In this study of children with left-to-right shunts at the level of the atrium and inconclusive TTE, we found free-breathing CMR performed under sedation to be an excellent method for both morphological and haemodynamic assessment, allowing selection of patients in whom transcatheter defect closure was unsuitable. The relatively large study population allowed the inclusion of a number of different kinds of atypical ASD such as inferior caval defects and superior sinus venosus defects in a prospective manner. Cine PC-MRI was found to be a powerful sequence to define the presence, size and position of an atypical ASD. This extends published data using PC-MRI for imaging and sizing of simple secundum ASDs to paediatric patients with atypical ASD [1518]. Without the use of MR contrast agents, which is even more important because of new data regarding gadolinium-triggered systemic fibrosis [19], there were no false-positive or false-negative diagnoses using inflow MRA for the delineation of normal and abnormal pulmonary and systemic venous connections. Hence, sensitivity and specificity in this respect were 100% as compared with intraoperative findings.

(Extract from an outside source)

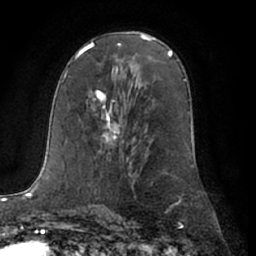
Breast MRI (dynamic contrast-enhanced), one axial slice. Slice 38 of 66 in the series (ordered by position). Cropped to one breast. Dynamic contrast-enhanced series, time point 2 of 7 at this slice position (early post-contrast). 1.5 T. TE 3 ms, TR 6.2 ms. 2.4 mm slice thickness. 256 × 256 image matrix. Female patient.
Structures marked on this image (semi-automatic segmentation, software-assisted and operator-edited):
- enhancing-tissue mask used for the functional tumour volume (all voxels passing the contrast-enhancement thresholds inside the analysis volume; usually the tumour): bounding box [x1, y1, x2, y2] px = [93, 90, 123, 152]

As a result of this study, our hospital practice has changed, such that suspected atypical ASD and PAPVR are routinely evaluated by free-breathing CMR in the setting of a nondiagnostic TTE study. We no longer perform cardiac catheterization or TEE in these patients, unless transcatheter treatment seems a feasible option. Our free-breathing CMR protocol was straightforward with a scan time of usually less than 30 min, including shunt quantification, because in patients with atypical ASD detailed defect sizing was unnecessary and additional sequences could be omitted.

Conclusion

Free-breathing CMR under sedation allows reliable identification of children with atypical atrial-level left-to-right shunt defects in whom transcatheter ASD closure is unsuitable. ASD localization and diagnosis of pulmonary or systemic venous anomalies, including shunt quantification, are possible in less than 30 min.